O Forte Apache é onde Carlos Tevez realmente se sente à vontade. O bairro na periferia de Buenos Aires se tornou conhecido graças ao filho ilustre, que venceu as dificuldades para se tornar jogador de futebol e nunca renegou as origens. A relação do atacante com sua quebrada continua vivíssima, de maneira parecida ao que se nota entre Adriano e a Vila Cruzeiro. Mesmo idolatrado, o veterano volta às ruas, visita os velhos amigos e se aproxima das pessoas. Uma ligação que, em breve, virará série. Sob a supervisão de Carlitos, uma produção ficcional recontará os passos do jogador por lá, desde os tempos em que sofreu o acidente que gerou sua cicatriz à estreia no Boca Juniors.
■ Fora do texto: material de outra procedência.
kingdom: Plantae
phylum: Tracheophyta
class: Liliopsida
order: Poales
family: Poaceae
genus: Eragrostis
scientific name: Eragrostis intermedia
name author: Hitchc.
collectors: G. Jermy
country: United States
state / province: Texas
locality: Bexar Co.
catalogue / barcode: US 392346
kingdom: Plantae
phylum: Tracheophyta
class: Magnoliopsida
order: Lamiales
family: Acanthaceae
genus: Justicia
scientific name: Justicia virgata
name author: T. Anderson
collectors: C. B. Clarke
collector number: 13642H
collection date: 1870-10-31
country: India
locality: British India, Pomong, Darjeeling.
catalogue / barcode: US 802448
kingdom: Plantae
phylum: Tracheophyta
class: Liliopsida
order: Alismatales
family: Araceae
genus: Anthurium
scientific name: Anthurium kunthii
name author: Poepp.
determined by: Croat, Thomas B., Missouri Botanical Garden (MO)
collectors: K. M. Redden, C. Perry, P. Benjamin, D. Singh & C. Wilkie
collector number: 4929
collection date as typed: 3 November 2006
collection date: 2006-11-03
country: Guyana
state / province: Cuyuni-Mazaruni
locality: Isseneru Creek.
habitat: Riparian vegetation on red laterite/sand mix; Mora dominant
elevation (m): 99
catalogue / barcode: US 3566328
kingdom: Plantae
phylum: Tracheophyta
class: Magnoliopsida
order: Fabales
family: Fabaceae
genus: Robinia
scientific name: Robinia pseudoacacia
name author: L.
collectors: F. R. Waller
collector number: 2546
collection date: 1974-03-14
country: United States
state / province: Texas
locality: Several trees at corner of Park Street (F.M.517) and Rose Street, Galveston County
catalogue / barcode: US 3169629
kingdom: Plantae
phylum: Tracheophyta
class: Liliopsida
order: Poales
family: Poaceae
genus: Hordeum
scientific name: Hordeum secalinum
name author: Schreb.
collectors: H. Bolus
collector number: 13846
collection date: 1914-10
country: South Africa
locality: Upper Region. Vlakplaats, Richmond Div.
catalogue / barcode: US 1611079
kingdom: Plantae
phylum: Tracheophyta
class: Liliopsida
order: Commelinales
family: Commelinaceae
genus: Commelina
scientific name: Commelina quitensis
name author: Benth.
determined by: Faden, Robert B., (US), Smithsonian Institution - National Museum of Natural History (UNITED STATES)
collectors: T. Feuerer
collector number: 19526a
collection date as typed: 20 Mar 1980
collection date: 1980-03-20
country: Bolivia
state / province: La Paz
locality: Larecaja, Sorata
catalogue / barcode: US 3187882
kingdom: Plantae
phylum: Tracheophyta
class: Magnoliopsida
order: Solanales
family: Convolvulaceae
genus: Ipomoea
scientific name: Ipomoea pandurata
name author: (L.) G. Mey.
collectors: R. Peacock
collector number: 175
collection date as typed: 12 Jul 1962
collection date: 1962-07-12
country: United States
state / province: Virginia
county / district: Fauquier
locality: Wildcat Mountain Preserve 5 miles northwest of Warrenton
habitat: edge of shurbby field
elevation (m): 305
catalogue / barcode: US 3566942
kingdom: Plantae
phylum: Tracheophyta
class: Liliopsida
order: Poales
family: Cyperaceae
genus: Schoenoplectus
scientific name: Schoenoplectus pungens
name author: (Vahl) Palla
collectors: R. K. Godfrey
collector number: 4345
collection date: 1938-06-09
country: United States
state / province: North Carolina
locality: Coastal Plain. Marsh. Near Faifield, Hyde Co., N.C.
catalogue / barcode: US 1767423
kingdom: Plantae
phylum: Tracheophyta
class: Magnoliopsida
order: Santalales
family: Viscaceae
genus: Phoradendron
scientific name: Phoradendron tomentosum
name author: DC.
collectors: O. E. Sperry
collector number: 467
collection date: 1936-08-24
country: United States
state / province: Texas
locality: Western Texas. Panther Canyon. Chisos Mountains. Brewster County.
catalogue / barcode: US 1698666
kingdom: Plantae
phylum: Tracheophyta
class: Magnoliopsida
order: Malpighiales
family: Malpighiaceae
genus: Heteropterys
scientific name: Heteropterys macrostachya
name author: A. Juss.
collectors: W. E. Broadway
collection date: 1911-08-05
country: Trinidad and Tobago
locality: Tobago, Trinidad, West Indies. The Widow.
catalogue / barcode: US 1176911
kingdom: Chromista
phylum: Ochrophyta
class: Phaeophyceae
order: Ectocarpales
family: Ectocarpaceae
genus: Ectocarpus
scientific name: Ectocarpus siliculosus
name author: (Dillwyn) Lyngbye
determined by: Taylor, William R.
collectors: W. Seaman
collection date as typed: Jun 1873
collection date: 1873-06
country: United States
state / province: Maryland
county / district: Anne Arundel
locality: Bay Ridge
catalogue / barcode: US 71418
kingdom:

No Forte Apache, Tevez deu uma entrevista bastante ampla ao Clarín. Falou sobre sua vida, sua visão política e sua relação com o futebol. Mesmo reserva no Boca Juniors, não nega o desejo de reconquistar a Copa Libertadores. Deixa expressa a sua visão de mundo durante a conversa, sem pretender qualquer unanimidade sobre suas opiniões. Abaixo, selecionamos os principais trechos, confira:

A relação com o futebol

“Não vejo nada de futebol na televisão. Não gosto de futebol. Se colocam um Barcelona e Real Madrid na TV, mas no outro canal há um torneio de golfe, vejo o golfe. Nunca fui fanático daqueles de ver partidas. Eu gosto é de jogar, de ter a bola nos pés”.

A Libertadores

“Não sei como está o River Plate, porque não vejo os jogos, mas está claro que é uma boa equipe. Respeito Gallardo, porque é um grande ídolo do River. Os campeonatos que ele ganhou falam todos por si. E não posso pensar na final, porque seria faltar com o respeito ao Palmeiras. Para ganhar a semifinal, temos que estar 100%, porque o jogo se definirá nos erros. Ganhar a Libertadores com o clube que você ama é a melhor sensação que um jogador pode ter”

O Forte Apache

“A realidade está aqui. No Forte Apache se vê como estão as pessoas. A vida me colocou em um lugar como ídolo e não posso estar longe das ruas. Mas perceba: não venho aqui apenas para mostrar aos meus filhos como seu pai vivia. Venho aqui porque sou feliz, como churrasco, tenho minha família, meus amigos. É meu lugar no mundo”

A infância

“Minha infância foi dura, mas éramos felizes. Estávamos sempre jogando bola no bairro. Ficávamos jogando até ficarmos famintos. Aqui se jogava por queijo e salame, tínhamos que ganhar porque se perdíamos não havia dinheiro para pagar a dívida. Cada partida era a vida. O bairro era violento, mas se podia jogar bola todo dia nas ruas. Vivia-se como em todos os bairros marginalizados: circundado de drogas, armas e roubos”.

A relação com a política

“Não me interesso por política e não sei absolutamente nada. Na casa dos meus pais, não se falava de política e, agora, tampouco se fala na minha. Eu via meu velho que ia trabalhar às seis da manhã e voltava às sete da noite. Trabalhava para ter um prato de comida. Esse é o exemplo que se precisa dar às crianças. E educação”.

Sua visão sobre a Argentina

“Penso que devemos seguir adiante. Não devemos colocar um pau no meio da roda, impedir o que está acontecendo. Podemos ficar um dia inteiro falando de política e não entraremos em acordo, enquanto há gente que está morrendo de fome. Aí nos equivocamos, os argentinos. Perdemos tempo em discutir e não fazemos nada pelas crianças que morrem de fome. Como ídolo, não posso abraçar bandeiras políticas. Posso ser amigo de Macri, de Cristina, de Scioli, de qualquer um. Não sou de ninguém. Se me chamam para ajudar, eu estou. Isso é o que tenho que fazer, não comentar que meu país está mal. Se já sabemos que está mal o país, façamos algo”.